Mit einem tiefen Atemzug glitt der hoch gewachsene Körper seitlich von der Brust hinab, auf der sie kniete, und wandte die dunklen Augen bereits in der Bewegung über die Schulter zurück, um das schimmernde Metall der Pistole auf dem Kopfstein zu erspähen. Doch der Alkohol verlangsamte schlagartig ihre Reaktion und brachte ein dumpfes Pochen zurück in ihre Kehle. Nicht mehr lange und sie konnte das bittere Gefühl, das ihren Magen stetig hinauf schnellte, kaum mehr unterdrücken. Schwer atmend umfassten die langen Finger endlich den Griff der Waffe und zielten bereits auf den Kopf des Mannes, der immer noch in einen Kampf mit Talin verwickelt war. Der Erste war bereits röchelnd und zuckend neben ihnen zu Boden gegangen und presste erschrocken und panisch die flache Hand auf seinen Hals. Alsbald würden seine Lungen kollabieren – Skadi vernahm es mit jeder Bewegung, die sie erst vom Boden auf die Beine und dann in Richtung der zwei verbliebenen Kämpfer führten.

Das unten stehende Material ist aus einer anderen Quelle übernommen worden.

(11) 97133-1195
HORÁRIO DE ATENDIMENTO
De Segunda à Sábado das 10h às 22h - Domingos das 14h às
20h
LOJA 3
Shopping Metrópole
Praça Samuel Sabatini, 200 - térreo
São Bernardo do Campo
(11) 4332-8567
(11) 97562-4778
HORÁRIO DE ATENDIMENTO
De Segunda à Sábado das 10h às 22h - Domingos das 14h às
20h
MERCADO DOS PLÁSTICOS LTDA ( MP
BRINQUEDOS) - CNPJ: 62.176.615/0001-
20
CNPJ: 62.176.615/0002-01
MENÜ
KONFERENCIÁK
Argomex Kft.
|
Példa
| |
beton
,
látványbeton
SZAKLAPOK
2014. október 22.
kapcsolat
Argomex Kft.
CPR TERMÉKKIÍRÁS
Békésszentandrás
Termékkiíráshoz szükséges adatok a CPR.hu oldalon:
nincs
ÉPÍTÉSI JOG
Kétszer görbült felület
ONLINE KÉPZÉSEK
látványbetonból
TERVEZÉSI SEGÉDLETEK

“Waffe fallen lassen. Sofort!“
Nur langsam kam die Dunkelhaarige zum Stehen. Umklammerte die Pistole mit nunmehr beiden Händen und wirkte nicht im Geringsten, als würde sie viel darauf geben, dass sie mit nur einem Schuss nicht nur ihn, sondern ebenso Talin treffen konnte. Noch standen sie viel zu dicht beisammen, um einen Querschlag oder Streifschuss auszuschließen. Doch die Nordskov vertraute darauf, dass ihre Kapitänin tun würde, was sich ihr just in diesem Moment bot, als der Kopf des Mannes zurück schnellte und die hellen Augen ihr Gesicht in Augenschein nahmen.